■ WHAT YOU HAVE TO DO
Copy the material below verbatim, every line unchanged and in the same order.

##### SOURCE RECORDS

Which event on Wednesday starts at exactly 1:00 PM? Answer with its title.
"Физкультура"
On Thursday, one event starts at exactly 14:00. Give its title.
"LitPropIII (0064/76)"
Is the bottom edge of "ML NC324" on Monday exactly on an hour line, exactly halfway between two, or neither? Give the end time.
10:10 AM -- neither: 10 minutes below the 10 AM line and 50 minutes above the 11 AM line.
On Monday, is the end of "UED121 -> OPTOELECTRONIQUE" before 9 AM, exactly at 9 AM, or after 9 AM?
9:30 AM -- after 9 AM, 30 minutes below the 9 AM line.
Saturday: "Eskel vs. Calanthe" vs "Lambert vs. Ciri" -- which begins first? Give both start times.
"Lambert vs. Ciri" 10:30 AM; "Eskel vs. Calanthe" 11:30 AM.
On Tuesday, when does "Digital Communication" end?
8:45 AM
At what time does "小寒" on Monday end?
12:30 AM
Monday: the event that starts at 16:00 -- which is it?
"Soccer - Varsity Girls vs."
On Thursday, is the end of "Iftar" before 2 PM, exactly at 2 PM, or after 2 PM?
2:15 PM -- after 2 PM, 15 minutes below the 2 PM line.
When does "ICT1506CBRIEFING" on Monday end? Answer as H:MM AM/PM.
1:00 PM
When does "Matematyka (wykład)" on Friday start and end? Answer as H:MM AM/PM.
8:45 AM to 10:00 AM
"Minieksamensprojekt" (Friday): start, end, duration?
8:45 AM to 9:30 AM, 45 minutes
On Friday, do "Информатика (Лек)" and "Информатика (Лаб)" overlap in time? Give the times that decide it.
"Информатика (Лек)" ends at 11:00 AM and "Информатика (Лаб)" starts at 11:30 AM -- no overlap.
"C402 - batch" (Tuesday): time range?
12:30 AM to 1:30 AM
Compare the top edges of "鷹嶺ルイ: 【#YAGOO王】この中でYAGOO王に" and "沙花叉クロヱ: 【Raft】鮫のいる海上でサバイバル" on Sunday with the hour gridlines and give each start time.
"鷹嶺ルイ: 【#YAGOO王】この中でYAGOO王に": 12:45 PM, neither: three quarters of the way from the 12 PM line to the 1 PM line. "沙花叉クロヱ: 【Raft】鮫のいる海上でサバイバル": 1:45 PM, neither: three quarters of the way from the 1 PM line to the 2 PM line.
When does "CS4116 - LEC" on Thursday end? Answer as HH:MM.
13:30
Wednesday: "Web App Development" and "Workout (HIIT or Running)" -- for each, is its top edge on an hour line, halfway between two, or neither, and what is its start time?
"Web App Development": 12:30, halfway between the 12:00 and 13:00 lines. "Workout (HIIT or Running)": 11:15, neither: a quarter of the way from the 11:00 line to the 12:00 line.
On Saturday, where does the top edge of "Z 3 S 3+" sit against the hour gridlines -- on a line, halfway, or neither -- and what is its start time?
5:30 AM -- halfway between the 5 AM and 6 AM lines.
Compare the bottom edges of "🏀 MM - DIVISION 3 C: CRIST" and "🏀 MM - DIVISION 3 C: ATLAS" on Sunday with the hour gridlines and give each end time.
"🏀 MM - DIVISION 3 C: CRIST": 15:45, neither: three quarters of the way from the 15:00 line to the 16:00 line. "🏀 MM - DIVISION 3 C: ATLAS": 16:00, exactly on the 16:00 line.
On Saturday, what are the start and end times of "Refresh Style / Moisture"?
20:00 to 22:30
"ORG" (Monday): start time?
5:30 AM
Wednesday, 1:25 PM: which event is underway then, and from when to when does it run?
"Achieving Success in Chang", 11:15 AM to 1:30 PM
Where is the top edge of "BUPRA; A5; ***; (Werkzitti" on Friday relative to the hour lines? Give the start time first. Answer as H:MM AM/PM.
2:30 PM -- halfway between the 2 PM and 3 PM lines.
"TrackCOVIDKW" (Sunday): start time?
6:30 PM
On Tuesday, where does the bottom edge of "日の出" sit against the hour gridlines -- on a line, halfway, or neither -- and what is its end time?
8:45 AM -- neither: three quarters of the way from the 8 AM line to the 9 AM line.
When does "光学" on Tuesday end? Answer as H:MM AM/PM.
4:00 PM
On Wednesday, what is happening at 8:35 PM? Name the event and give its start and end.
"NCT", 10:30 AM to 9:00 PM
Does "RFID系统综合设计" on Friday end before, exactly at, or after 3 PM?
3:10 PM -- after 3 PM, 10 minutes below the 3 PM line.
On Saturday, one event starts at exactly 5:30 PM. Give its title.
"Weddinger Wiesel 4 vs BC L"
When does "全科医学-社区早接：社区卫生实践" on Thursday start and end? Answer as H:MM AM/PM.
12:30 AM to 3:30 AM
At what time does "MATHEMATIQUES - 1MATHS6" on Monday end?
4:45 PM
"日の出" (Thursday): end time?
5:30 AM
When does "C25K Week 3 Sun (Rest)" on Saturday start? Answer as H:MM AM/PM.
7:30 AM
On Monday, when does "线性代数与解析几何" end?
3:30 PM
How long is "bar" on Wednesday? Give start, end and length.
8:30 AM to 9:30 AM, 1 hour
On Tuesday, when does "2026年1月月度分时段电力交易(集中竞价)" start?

##########

■ ANSWER TO THE TASK
Which event on Wednesday starts at exactly 1:00 PM? Answer with its title.
"Физкультура"
On Thursday, one event starts at exactly 14:00. Give its title.
"LitPropIII (0064/76)"
Is the bottom edge of "ML NC324" on Monday exactly on an hour line, exactly halfway between two, or neither? Give the end time.
10:10 AM -- neither: 10 minutes below the 10 AM line and 50 minutes above the 11 AM line.
On Monday, is the end of "UED121 -> OPTOELECTRONIQUE" before 9 AM, exactly at 9 AM, or after 9 AM?
9:30 AM -- after 9 AM, 30 minutes below the 9 AM line.
Saturday: "Eskel vs. Calanthe" vs "Lambert vs. Ciri" -- which begins first? Give both start times.
"Lambert vs. Ciri" 10:30 AM; "Eskel vs. Calanthe" 11:30 AM.
On Tuesday, when does "Digital Communication" end?
8:45 AM
At what time does "小寒" on Monday end?
12:30 AM
Monday: the event that starts at 16:00 -- which is it?
"Soccer - Varsity Girls vs."
On Thursday, is the end of "Iftar" before 2 PM, exactly at 2 PM, or after 2 PM?
2:15 PM -- after 2 PM, 15 minutes below the 2 PM line.
When does "ICT1506CBRIEFING" on Monday end? Answer as H:MM AM/PM.
1:00 PM
When does "Matematyka (wykład)" on Friday start and end? Answer as H:MM AM/PM.
8:45 AM to 10:00 AM
"Minieksamensprojekt" (Friday): start, end, duration?
8:45 AM to 9:30 AM, 45 minutes
On Friday, do "Информатика (Лек)" and "Информатика (Лаб)" overlap in time? Give the times that decide it.
"Информатика (Лек)" ends at 11:00 AM and "Информатика (Лаб)" starts at 11:30 AM -- no overlap.
"C402 - batch" (Tuesday): time range?
12:30 AM to 1:30 AM
Compare the top edges of "鷹嶺ルイ: 【#YAGOO王】この中でYAGOO王に" and "沙花叉クロヱ: 【Raft】鮫のいる海上でサバイバル" on Sunday with the hour gridlines and give each start time.
"鷹嶺ルイ: 【#YAGOO王】この中でYAGOO王に": 12:45 PM, neither: three quarters of the way from the 12 PM line to the 1 PM line. "沙花叉クロヱ: 【Raft】鮫のいる海上でサバイバル": 1:45 PM, neither: three quarters of the way from the 1 PM line to the 2 PM line.
When does "CS4116 - LEC" on Thursday end? Answer as HH:MM.
13:30
Wednesday: "Web App Development" and "Workout (HIIT or Running)" -- for each, is its top edge on an hour line, halfway between two, or neither, and what is its start time?
"Web App Development": 12:30, halfway between the 12:00 and 13:00 lines. "Workout (HIIT or Running)": 11:15, neither: a quarter of the way from the 11:00 line to the 12:00 line.
On Saturday, where does the top edge of "Z 3 S 3+" sit against the hour gridlines -- on a line, halfway, or neither -- and what is its start time?
5:30 AM -- halfway between the 5 AM and 6 AM lines.
Compare the bottom edges of "🏀 MM - DIVISION 3 C: CRIST" and "🏀 MM - DIVISION 3 C: ATLAS" on Sunday with the hour gridlines and give each end time.
"🏀 MM - DIVISION 3 C: CRIST": 15:45, neither: three quarters of the way from the 15:00 line to the 16:00 line. "🏀 MM - DIVISION 3 C: ATLAS": 16:00, exactly on the 16:00 line.
On Saturday, what are the start and end times of "Refresh Style / Moisture"?
20:00 to 22:30
"ORG" (Monday): start time?
5:30 AM
Wednesday, 1:25 PM: which event is underway then, and from when to when does it run?
"Achieving Success in Chang", 11:15 AM to 1:30 PM
Where is the top edge of "BUPRA; A5; ***; (Werkzitti" on Friday relative to the hour lines? Give the start time first. Answer as H:MM AM/PM.
2:30 PM -- halfway between the 2 PM and 3 PM lines.
"TrackCOVIDKW" (Sunday): start time?
6:30 PM
On Tuesday, where does the bottom edge of "日の出" sit against the hour gridlines -- on a line, halfway, or neither -- and what is its end time?
8:45 AM -- neither: three quarters of the way from the 8 AM line to the 9 AM line.
When does "光学" on Tuesday end? Answer as H:MM AM/PM.
4:00 PM
On Wednesday, what is happening at 8:35 PM? Name the event and give its start and end.
"NCT", 10:30 AM to 9:00 PM
Does "RFID系统综合设计" on Friday end before, exactly at, or after 3 PM?
3:10 PM -- after 3 PM, 10 minutes below the 3 PM line.
On Saturday, one event starts at exactly 5:30 PM. Give its title.
"Weddinger Wiesel 4 vs BC L"
When does "全科医学-社区早接：社区卫生实践" on Thursday start and end? Answer as H:MM AM/PM.
12:30 AM to 3:30 AM
At what time does "MATHEMATIQUES - 1MATHS6" on Monday end?
4:45 PM
"日の出" (Thursday): end time?
5:30 AM
When does "C25K Week 3 Sun (Rest)" on Saturday start? Answer as H:MM AM/PM.
7:30 AM
On Monday, when does "线性代数与解析几何" end?
3:30 PM
How long is "bar" on Wednesday? Give start, end and length.
8:30 AM to 9:30 AM, 1 hour
On Tuesday, when does "2026年1月月度分时段电力交易(集中竞价)" start?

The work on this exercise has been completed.